## [WHAT IS NEEDED]
Reproduce nothing but the closing run of lines: the line with "Give a point on the floor lamp. As (x, y)." and each line that follows it to the end of the data.

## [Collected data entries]
BEGIN

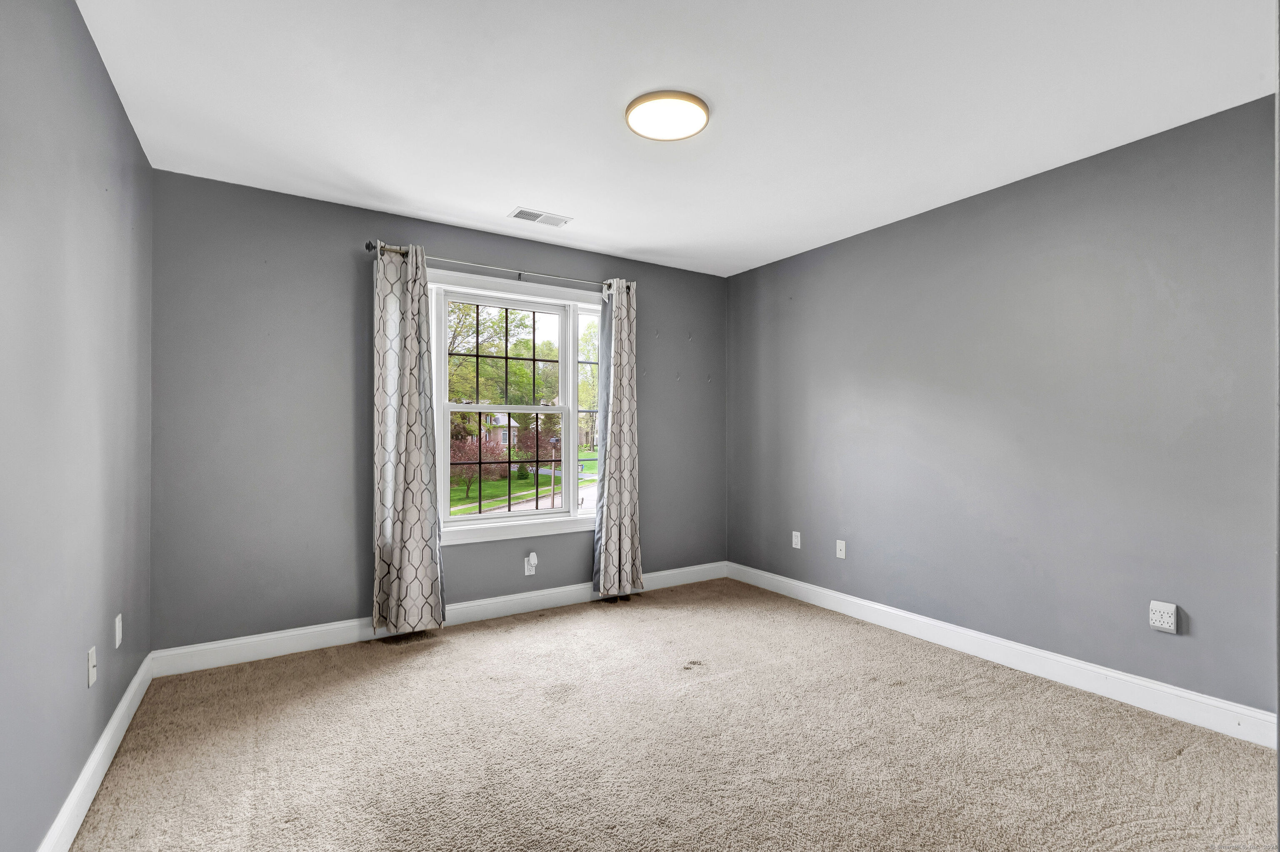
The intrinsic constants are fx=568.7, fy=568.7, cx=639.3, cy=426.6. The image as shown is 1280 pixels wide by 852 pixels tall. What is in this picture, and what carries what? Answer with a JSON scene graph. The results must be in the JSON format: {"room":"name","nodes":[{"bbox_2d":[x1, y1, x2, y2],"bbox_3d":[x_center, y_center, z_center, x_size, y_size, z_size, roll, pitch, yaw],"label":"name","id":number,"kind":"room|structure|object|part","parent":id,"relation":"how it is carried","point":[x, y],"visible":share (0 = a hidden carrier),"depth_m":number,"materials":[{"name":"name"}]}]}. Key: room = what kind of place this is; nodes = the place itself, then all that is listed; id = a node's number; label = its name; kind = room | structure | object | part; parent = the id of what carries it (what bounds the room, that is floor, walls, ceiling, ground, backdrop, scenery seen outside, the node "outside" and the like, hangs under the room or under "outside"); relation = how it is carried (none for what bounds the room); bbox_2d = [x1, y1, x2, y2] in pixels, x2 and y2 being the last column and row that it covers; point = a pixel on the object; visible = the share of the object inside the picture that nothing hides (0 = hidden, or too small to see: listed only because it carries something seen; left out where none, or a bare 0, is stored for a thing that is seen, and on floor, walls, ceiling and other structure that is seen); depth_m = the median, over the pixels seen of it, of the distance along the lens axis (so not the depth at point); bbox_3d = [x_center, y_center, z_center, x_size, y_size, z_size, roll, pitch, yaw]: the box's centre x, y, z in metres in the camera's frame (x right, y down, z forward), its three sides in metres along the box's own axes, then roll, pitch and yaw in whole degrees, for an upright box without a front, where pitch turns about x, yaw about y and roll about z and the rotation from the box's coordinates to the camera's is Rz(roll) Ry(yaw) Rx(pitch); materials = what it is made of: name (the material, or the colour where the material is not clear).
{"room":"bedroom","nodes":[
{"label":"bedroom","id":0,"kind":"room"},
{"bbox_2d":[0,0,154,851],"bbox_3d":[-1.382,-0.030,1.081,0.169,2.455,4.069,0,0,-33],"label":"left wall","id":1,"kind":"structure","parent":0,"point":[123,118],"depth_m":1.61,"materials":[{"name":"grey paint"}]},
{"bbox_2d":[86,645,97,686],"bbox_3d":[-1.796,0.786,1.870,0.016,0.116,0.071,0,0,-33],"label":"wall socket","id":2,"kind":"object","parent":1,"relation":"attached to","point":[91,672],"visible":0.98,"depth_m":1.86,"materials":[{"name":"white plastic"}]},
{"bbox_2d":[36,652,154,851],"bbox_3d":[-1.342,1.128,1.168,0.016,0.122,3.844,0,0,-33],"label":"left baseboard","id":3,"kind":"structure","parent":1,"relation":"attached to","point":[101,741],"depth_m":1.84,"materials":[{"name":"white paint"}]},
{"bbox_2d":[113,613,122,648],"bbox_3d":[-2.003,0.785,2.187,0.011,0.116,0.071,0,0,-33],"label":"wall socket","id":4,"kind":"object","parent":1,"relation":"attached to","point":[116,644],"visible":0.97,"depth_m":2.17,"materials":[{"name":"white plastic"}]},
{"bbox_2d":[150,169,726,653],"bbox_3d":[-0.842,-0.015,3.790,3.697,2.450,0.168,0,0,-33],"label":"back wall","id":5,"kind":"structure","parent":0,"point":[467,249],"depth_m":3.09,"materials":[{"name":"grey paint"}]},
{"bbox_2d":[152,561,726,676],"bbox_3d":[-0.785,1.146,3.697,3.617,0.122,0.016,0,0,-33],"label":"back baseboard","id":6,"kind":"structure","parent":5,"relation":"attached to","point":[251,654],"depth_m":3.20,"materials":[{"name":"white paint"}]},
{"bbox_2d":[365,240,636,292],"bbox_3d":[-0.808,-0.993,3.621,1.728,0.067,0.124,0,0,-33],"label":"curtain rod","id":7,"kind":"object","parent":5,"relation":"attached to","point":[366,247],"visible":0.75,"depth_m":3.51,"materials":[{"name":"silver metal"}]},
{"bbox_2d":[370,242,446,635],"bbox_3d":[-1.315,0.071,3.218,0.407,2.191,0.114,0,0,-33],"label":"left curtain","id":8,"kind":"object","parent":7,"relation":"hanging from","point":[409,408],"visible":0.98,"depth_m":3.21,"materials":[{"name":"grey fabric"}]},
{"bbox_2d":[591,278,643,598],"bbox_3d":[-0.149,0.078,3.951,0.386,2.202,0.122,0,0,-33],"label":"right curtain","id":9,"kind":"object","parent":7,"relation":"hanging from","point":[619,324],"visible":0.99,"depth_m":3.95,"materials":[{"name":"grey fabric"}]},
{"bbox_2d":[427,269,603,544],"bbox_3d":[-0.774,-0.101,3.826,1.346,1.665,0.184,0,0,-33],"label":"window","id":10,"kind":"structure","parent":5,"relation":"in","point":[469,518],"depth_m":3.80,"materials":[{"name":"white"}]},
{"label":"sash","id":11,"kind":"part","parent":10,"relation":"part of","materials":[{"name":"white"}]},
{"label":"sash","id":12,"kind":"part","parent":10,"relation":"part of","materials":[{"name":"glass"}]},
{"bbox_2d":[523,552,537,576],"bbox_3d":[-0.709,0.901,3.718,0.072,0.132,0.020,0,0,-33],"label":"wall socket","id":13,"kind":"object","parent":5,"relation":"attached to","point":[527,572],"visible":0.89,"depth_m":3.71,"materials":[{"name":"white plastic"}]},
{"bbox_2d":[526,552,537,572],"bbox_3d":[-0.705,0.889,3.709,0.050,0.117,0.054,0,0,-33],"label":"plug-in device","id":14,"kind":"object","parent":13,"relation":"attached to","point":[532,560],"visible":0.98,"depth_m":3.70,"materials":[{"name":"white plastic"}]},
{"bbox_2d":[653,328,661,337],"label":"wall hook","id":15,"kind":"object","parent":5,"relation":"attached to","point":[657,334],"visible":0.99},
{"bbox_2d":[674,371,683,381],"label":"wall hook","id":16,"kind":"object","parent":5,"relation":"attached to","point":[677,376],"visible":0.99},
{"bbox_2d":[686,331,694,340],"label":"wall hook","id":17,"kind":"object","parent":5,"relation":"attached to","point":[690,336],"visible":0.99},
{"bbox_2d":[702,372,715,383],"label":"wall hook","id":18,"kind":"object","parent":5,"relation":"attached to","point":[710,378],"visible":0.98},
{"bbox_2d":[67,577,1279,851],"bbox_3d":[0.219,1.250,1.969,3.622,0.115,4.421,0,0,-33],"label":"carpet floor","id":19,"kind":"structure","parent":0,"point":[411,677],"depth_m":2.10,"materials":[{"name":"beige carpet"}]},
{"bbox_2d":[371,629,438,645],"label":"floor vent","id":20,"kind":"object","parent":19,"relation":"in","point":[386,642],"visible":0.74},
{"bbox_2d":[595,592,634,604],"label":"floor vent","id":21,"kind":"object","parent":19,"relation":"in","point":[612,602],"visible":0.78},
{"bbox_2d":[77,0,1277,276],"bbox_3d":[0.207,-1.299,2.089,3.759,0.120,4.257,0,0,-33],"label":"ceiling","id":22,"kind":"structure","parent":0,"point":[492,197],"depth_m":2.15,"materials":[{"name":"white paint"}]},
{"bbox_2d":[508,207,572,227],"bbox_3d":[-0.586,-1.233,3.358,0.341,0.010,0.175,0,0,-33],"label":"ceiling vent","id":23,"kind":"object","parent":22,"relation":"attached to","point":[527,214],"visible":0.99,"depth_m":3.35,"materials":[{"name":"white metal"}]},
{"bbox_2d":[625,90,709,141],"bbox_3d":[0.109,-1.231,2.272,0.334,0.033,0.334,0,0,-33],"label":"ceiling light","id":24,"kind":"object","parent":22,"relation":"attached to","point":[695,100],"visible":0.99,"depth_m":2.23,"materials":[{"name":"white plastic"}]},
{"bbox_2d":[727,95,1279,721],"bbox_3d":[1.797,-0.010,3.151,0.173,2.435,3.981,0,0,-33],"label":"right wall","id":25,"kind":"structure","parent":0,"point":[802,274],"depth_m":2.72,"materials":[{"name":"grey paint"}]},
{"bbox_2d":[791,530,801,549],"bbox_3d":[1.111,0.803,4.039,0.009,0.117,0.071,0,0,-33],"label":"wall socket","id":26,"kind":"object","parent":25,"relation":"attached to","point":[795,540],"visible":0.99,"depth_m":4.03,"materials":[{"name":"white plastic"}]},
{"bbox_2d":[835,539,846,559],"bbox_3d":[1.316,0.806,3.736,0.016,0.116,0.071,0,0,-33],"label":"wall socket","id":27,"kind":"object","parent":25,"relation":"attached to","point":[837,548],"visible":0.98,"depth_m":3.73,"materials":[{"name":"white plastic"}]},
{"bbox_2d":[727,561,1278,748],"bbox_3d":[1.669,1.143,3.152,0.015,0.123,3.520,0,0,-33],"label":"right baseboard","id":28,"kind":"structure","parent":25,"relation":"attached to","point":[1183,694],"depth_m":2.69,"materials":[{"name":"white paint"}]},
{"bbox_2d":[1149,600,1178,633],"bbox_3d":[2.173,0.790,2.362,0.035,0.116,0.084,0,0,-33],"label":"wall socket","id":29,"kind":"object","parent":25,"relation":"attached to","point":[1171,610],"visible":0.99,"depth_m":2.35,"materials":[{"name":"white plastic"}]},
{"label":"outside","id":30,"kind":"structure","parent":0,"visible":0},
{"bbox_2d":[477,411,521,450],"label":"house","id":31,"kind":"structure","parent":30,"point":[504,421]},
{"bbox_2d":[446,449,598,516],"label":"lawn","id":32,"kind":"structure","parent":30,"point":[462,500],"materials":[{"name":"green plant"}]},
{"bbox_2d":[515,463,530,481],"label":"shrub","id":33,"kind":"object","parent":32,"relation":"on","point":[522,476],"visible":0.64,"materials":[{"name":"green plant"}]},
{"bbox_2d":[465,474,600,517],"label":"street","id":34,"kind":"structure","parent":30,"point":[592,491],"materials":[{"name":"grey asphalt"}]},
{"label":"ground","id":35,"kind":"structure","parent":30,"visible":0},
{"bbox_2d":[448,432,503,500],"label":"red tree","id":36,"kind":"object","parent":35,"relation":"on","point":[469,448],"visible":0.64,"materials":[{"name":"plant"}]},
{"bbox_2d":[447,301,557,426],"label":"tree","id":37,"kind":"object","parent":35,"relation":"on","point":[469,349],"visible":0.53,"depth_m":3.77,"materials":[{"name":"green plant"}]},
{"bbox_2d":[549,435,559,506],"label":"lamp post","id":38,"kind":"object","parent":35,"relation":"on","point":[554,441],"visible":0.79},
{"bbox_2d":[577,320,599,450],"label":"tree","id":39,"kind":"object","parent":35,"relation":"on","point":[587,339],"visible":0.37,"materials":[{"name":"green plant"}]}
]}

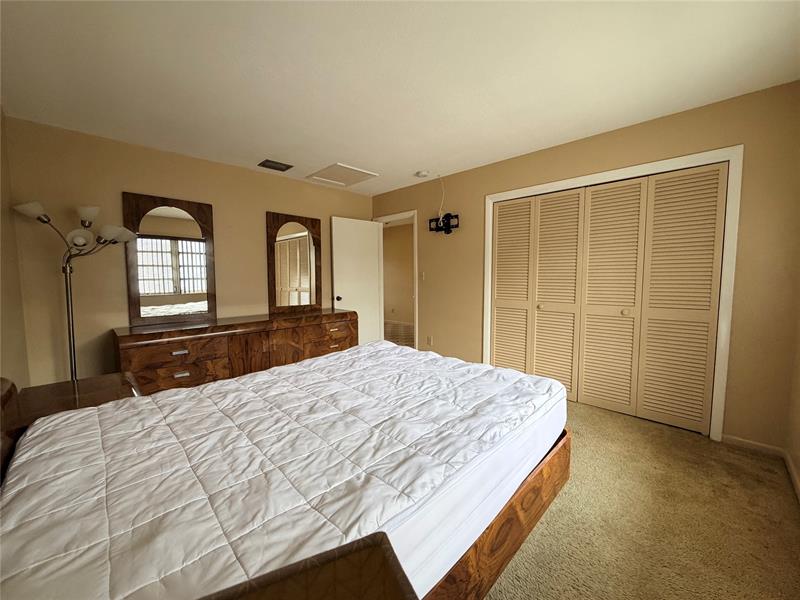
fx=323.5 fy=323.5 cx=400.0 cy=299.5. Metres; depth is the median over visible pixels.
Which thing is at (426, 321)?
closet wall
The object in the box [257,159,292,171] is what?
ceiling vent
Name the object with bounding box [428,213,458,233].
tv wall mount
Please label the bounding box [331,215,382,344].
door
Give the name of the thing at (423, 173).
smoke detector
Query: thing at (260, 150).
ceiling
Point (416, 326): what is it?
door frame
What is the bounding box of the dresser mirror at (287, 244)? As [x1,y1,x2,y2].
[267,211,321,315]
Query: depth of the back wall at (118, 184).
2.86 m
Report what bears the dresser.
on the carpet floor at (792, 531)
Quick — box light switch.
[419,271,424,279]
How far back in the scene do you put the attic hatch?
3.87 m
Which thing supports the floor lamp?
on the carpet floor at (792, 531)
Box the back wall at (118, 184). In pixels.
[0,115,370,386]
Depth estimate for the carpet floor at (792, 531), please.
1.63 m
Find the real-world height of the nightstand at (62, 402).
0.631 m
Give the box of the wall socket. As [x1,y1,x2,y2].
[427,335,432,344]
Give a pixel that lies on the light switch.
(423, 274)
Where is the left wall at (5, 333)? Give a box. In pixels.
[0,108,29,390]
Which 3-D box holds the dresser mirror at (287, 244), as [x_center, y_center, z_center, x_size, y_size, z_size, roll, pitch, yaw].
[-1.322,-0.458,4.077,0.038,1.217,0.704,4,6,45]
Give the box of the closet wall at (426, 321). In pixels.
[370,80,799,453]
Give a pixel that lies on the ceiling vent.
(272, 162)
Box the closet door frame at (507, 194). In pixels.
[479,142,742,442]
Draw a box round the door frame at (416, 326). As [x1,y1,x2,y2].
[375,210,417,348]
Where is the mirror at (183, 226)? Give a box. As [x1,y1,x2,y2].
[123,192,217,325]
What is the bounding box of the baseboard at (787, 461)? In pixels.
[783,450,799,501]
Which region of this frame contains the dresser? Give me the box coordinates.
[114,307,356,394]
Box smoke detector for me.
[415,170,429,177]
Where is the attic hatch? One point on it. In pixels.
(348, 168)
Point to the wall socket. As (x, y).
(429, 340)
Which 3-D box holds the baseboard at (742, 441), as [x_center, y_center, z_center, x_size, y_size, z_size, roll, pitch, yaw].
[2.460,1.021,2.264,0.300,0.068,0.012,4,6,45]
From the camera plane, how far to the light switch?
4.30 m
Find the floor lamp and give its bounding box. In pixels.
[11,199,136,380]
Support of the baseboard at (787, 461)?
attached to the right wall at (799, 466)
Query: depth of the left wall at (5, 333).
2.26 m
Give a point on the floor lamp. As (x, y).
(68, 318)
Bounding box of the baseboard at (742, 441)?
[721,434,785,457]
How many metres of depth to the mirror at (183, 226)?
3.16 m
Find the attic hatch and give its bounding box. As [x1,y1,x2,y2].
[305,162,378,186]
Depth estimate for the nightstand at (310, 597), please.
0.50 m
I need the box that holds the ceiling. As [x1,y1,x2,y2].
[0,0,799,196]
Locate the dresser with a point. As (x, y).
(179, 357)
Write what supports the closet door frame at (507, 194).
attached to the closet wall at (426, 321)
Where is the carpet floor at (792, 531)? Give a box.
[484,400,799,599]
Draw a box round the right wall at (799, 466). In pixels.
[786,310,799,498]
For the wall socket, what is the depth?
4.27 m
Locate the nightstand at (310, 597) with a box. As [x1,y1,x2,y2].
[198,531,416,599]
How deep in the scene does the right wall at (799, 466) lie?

END

## [ANSWER BELOW]
Give a point on the floor lamp. As (x, y).
(68, 318)
Bounding box of the baseboard at (742, 441)?
[721,434,785,457]
How many metres of depth to the mirror at (183, 226)?
3.16 m
Find the attic hatch and give its bounding box. As [x1,y1,x2,y2].
[305,162,378,186]
Depth estimate for the nightstand at (310, 597), please.
0.50 m
I need the box that holds the ceiling. As [x1,y1,x2,y2].
[0,0,799,196]
Locate the dresser with a point. As (x, y).
(179, 357)
Write what supports the closet door frame at (507, 194).
attached to the closet wall at (426, 321)
Where is the carpet floor at (792, 531)? Give a box.
[484,400,799,599]
Draw a box round the right wall at (799, 466). In pixels.
[786,310,799,498]
For the wall socket, what is the depth?
4.27 m
Locate the nightstand at (310, 597) with a box. As [x1,y1,x2,y2].
[198,531,416,599]
How deep in the scene does the right wall at (799, 466) lie?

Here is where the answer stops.